The son of a Catholic mother and an Anglican father, George Pell grew up in Ballarat, a mining town northwest of Melbourne, where he also served as a priest from 1971 to 1984.
During that time, accusations of abuse by priests swirled through the area, but Cardinal Pell later said that he had no memory of hearing about specific substantiated cases of sexual abuse.
His rise through the church was swift. He became bishop of Melbourne in 1996. Less than a year later, he formed the “Melbourne Response,” a process to investigate local accusations of sexual abuse against Catholic clergymen.
More than a dozen priests accused of abuse stepped down during Cardinal Pell’s time in Melbourne, but he also protected the church’s finances. The Melbourne Response capped payouts to victims at 50,000 Australian dollars ($38,000), far below what victims in other countries would later receive.

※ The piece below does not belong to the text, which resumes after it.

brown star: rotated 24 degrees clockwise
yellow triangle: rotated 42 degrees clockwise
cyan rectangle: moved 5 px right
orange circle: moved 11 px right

In 2007, he was appointed to a council of cardinals assigned to improve the Vatican’s finances. In 2014, Pope Francis named him prefect of the Secretariat for the Economy, effectively making him the Vatican’s treasurer and its third most senior figure.
Last June, his legal team received the charges against him in the state of Victoria. Pope Francis gave him a leave of absence to return to Australia to mount his defense.
What has he been accused of?
Cardinal Pell has been charged with “historical sexual offenses.” No further details of those charges have been publicly released by the courts.
Cardinal Pell previously denied knowing about abuse in the 1970s and ’80s, but the description of the crimes that have been made available to the public would suggest that he is now being accused of having been personally engaged in sexual offenses by multiple complainants.
There appear to be at least two locations where the alleged offenses took place, spanning many years. One of the charges he will stand trial for is indecent assault. It’s not clear when the incident is alleged to have taken place.
What’s known is that Cardinal Pell is the highest-ranking Vatican cleric to face charges of sexual crimes, and that he has aggressively denied the charges.
“The whole idea of sexual abuse is abhorrent to me,” he said at a news conference in Rome last June.